SUPPLIED ENTRIES below:

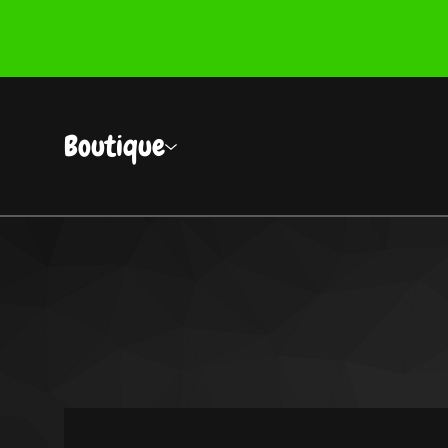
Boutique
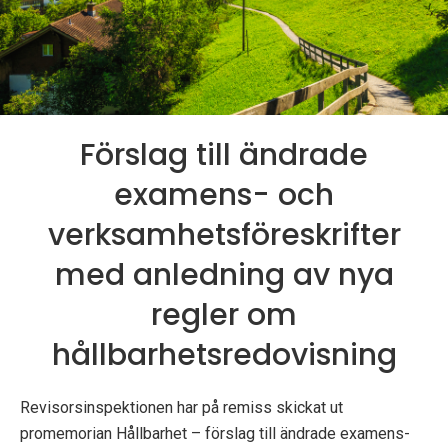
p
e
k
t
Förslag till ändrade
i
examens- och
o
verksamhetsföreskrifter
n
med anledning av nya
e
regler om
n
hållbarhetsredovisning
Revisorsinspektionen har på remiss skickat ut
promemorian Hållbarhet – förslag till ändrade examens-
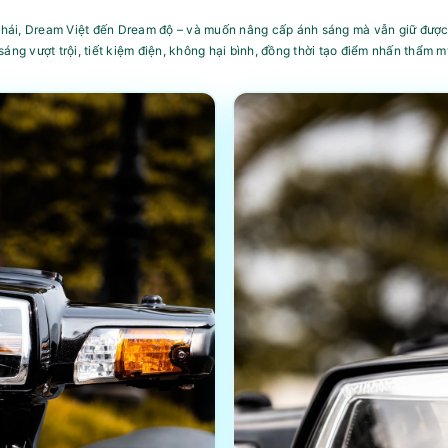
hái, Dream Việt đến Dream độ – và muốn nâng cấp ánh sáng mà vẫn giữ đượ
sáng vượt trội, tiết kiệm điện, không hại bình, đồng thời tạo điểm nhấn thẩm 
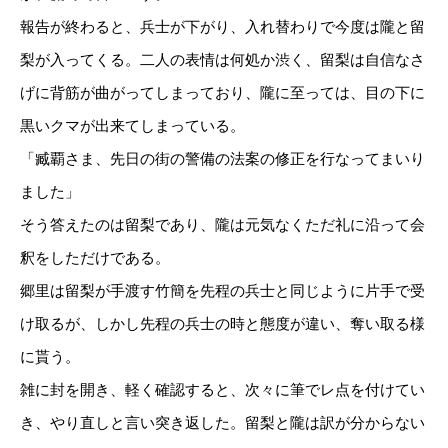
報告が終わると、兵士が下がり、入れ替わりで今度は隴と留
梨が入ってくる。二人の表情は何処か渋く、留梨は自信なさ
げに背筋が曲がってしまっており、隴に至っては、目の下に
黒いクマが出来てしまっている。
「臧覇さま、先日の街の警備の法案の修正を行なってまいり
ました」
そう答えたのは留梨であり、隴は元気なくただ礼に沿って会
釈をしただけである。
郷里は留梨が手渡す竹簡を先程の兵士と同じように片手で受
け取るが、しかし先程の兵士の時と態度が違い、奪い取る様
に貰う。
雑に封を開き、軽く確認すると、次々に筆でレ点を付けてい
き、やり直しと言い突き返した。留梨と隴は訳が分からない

End of SUPPLIED ENTRIES.
SUPPLIED ENTRIES below:

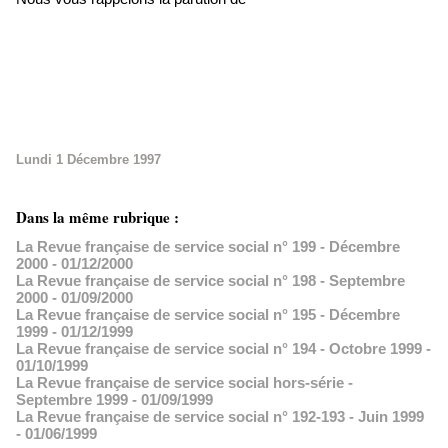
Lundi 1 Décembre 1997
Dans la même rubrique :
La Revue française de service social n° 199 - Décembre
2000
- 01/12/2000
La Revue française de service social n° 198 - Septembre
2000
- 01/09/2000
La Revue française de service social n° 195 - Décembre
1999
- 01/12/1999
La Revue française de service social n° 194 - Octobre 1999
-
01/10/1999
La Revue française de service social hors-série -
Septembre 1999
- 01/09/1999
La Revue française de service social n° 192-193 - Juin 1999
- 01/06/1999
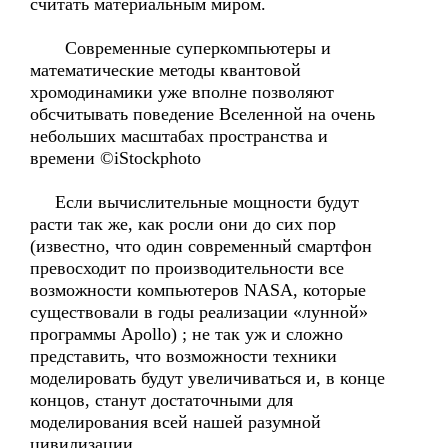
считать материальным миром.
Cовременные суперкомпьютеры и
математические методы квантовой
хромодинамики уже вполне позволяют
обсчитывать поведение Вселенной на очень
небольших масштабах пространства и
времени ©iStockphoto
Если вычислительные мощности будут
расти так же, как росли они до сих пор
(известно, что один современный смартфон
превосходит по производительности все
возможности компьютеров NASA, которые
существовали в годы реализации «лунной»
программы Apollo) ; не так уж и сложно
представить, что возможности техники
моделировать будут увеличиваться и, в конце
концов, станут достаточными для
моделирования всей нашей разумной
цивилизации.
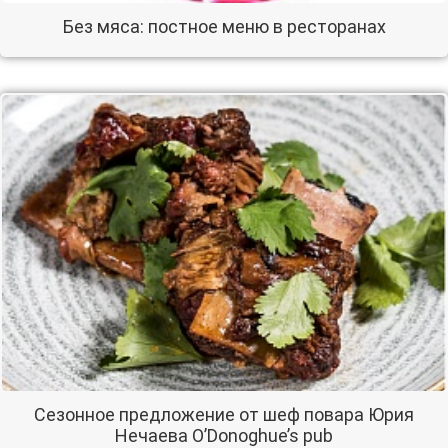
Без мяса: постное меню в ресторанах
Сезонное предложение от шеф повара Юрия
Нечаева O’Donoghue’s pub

End of SUPPLIED ENTRIES.
SUPPLIED ENTRIES below:

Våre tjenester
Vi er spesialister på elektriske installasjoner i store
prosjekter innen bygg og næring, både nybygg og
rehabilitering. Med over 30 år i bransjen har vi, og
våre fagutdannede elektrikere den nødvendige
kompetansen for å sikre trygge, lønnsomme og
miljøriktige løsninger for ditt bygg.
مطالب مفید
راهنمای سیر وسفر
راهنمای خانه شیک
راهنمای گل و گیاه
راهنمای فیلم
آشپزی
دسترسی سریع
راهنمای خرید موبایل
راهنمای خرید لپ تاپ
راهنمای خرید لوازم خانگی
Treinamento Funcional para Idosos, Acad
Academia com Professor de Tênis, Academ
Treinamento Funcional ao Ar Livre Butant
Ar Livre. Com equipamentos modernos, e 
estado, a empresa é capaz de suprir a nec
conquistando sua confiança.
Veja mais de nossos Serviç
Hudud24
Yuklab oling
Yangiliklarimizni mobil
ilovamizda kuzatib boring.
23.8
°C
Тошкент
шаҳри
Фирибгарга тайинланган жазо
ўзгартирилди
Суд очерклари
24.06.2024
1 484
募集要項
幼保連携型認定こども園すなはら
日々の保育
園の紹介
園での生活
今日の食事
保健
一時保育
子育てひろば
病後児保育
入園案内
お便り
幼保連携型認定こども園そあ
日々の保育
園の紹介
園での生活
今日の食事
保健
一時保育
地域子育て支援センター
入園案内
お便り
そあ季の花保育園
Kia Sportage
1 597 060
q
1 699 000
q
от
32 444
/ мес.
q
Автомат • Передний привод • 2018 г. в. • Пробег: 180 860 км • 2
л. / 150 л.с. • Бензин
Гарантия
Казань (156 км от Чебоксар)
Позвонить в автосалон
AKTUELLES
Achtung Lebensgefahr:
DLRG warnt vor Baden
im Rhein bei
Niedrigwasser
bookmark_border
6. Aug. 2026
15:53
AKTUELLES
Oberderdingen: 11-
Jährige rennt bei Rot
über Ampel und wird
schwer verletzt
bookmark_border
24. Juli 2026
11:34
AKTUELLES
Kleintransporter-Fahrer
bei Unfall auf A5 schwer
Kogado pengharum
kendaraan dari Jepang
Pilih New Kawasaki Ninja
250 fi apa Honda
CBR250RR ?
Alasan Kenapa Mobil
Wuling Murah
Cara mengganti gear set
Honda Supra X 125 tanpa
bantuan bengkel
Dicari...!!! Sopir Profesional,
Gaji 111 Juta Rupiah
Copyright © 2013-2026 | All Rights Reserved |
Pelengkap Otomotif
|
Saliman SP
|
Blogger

End of SUPPLIED ENTRIES.

• AIM OF THE TASK: Write out again, word for word, the lines of the entries from the one containing "считать материальным миром." through the one containing "Нечаева O’Donoghue’s pub", including both. Leave out the picture markers.

• ANSWER TO THIS PROBLEM:
считать материальным миром.
Cовременные суперкомпьютеры и
математические методы квантовой
хромодинамики уже вполне позволяют
обсчитывать поведение Вселенной на очень
небольших масштабах пространства и
времени ©iStockphoto
Если вычислительные мощности будут
расти так же, как росли они до сих пор
(известно, что один современный смартфон
превосходит по производительности все
возможности компьютеров NASA, которые
существовали в годы реализации «лунной»
программы Apollo) ; не так уж и сложно
представить, что возможности техники
моделировать будут увеличиваться и, в конце
концов, станут достаточными для
моделирования всей нашей разумной
цивилизации.
Без мяса: постное меню в ресторанах
Сезонное предложение от шеф повара Юрия
Нечаева O’Donoghue’s pub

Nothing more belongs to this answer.